* **EXTRACTED RECORDS**:
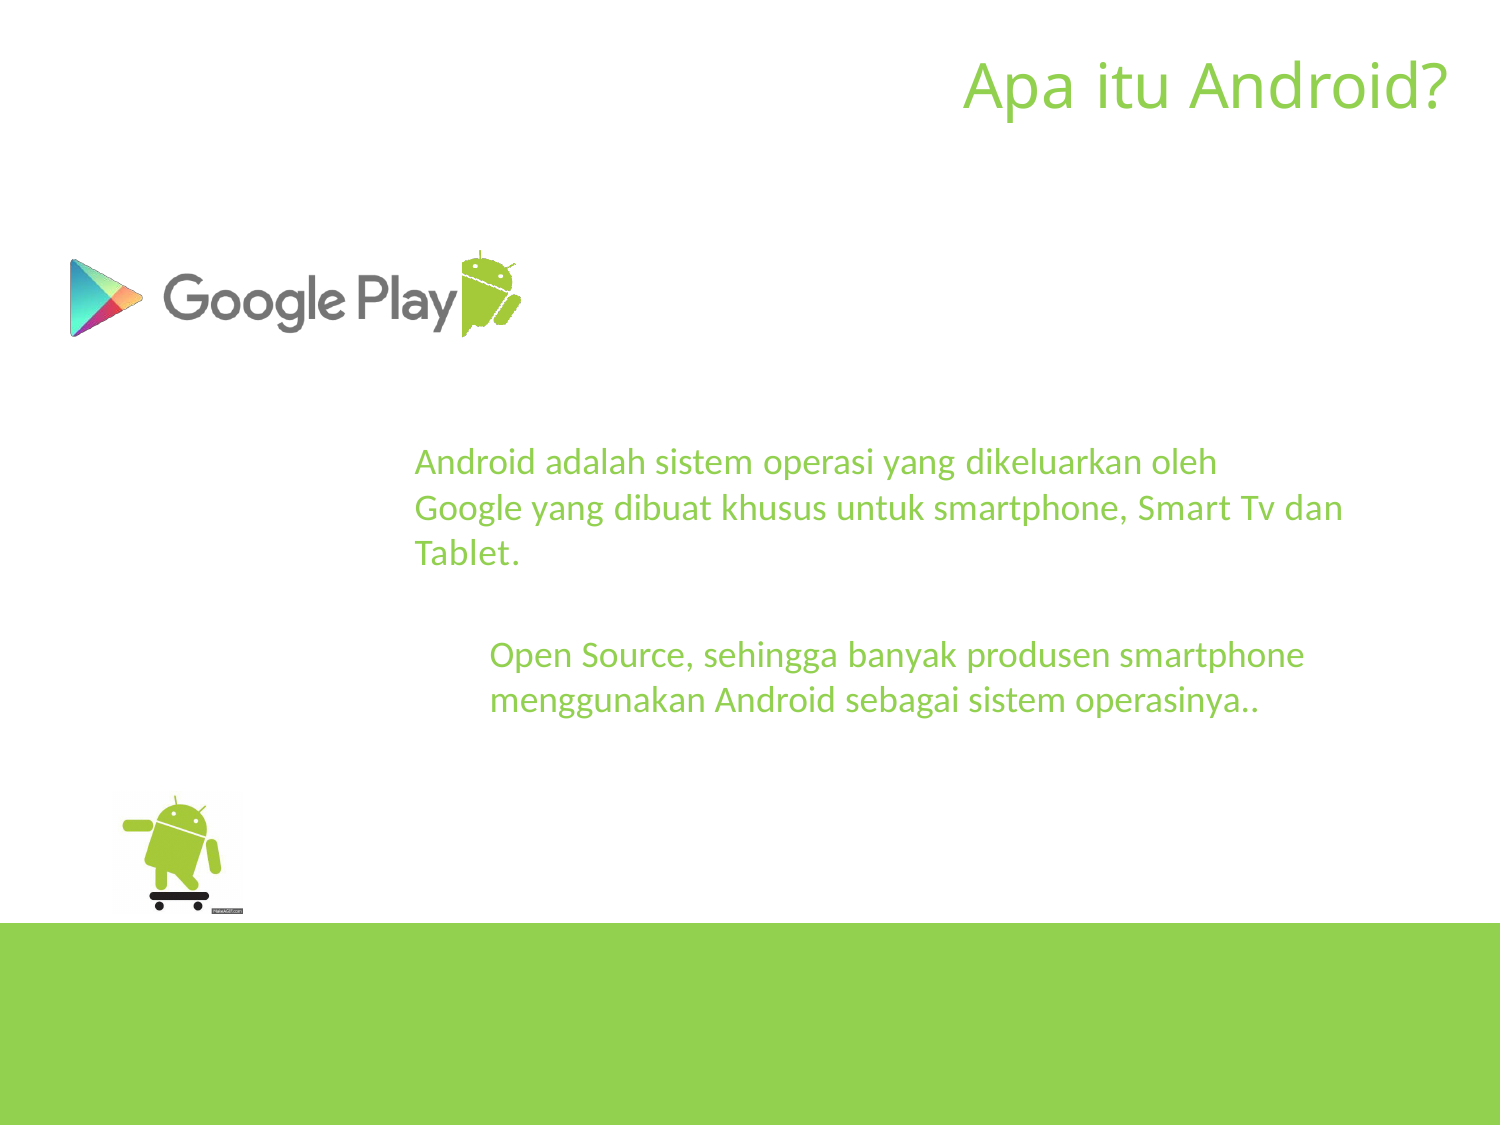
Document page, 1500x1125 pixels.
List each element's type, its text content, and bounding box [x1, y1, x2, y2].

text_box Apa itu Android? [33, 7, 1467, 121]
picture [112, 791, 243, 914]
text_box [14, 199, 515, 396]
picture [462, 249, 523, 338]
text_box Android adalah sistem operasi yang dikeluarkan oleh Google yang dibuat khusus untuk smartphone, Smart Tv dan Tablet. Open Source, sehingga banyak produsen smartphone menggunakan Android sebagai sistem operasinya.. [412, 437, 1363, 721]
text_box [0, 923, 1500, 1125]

* **WORK TO COMPLETE**:
Only the text of the entries above is to be given again, exactly, with the pictures left out.

* **TASK RESULT**:
Document page, 1500x1125 pixels.
List each element's type, its text content, and bounding box [x1, y1, x2, y2].

text_box Apa itu Android? [33, 7, 1467, 121]
picture [112, 791, 243, 914]
text_box [14, 199, 515, 396]
picture [462, 249, 523, 338]
text_box Android adalah sistem operasi yang dikeluarkan oleh Google yang dibuat khusus untuk smartphone, Smart Tv dan Tablet. Open Source, sehingga banyak produsen smartphone menggunakan Android sebagai sistem operasinya.. [412, 437, 1363, 721]
text_box [0, 923, 1500, 1125]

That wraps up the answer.